» Arbeitsauftrag:
Gib den Auszug über den ehrenamtlichen Besuchsdienst im Krankenhaus vollständig und unverändert wieder.

» Auszug zum Lesen:
#####

Ich war krank und ihr habt mich besucht
Ehrenamtlicher Besuchsdienst im Krankenhaus
Dresden -Der Geruch nach Desinfektionsmittel, durch die Gänge eilendes Personal, das Surren und Piepen geheimnisvoller Apparaturen, das lautlose Tröpfeln der Infusion -für viele ist das Krankenhaus nicht gerade ein Ort zum Wohlfühlen. Im Gegenteil, hier mischen sich Ängste, Leid und Beklemmungen mit Einsamkeit und dem Gefühl des Ausgesetztseins.

#####

» Bereitgestellte Daten:
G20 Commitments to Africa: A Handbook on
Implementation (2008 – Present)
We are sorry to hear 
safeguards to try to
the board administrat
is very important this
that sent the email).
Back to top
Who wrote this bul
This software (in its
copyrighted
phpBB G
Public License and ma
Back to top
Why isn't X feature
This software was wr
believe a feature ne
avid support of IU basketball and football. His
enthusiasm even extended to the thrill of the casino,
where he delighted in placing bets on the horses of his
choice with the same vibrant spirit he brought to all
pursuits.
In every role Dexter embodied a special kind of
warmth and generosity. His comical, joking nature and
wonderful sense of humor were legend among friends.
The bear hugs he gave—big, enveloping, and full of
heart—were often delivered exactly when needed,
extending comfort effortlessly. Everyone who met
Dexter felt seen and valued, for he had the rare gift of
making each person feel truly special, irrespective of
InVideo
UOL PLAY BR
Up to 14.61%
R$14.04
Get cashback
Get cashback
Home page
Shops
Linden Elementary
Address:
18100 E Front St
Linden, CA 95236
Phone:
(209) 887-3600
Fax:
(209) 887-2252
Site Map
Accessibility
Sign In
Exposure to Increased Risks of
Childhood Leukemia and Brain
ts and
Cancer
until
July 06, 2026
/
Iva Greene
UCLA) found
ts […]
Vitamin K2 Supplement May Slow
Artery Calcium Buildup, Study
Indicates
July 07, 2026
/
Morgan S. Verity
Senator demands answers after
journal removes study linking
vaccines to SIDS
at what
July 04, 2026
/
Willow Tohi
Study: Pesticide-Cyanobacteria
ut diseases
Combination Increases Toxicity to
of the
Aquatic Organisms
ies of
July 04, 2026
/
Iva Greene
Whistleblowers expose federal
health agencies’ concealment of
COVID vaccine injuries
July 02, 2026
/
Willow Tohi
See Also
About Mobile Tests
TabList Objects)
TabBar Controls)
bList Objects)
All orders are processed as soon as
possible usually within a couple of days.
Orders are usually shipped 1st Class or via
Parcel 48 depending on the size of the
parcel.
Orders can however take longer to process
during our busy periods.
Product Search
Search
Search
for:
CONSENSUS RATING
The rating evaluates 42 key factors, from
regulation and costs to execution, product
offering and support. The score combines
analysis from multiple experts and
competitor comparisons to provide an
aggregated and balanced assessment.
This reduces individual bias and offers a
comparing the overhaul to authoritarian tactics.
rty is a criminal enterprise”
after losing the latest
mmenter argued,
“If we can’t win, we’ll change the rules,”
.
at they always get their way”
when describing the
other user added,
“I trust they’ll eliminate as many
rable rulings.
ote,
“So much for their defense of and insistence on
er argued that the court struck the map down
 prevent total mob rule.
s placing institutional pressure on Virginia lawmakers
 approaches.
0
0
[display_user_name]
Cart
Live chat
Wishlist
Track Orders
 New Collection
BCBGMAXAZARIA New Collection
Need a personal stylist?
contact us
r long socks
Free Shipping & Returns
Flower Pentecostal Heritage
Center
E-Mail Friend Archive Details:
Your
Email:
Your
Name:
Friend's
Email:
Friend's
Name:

#####

» Lösung:
Ich war krank und ihr habt mich besucht
Ehrenamtlicher Besuchsdienst im Krankenhaus
Dresden -Der Geruch nach Desinfektionsmittel, durch die Gänge eilendes Personal, das Surren und Piepen geheimnisvoller Apparaturen, das lautlose Tröpfeln der Infusion -für viele ist das Krankenhaus nicht gerade ein Ort zum Wohlfühlen. Im Gegenteil, hier mischen sich Ängste, Leid und Beklemmungen mit Einsamkeit und dem Gefühl des Ausgesetztseins.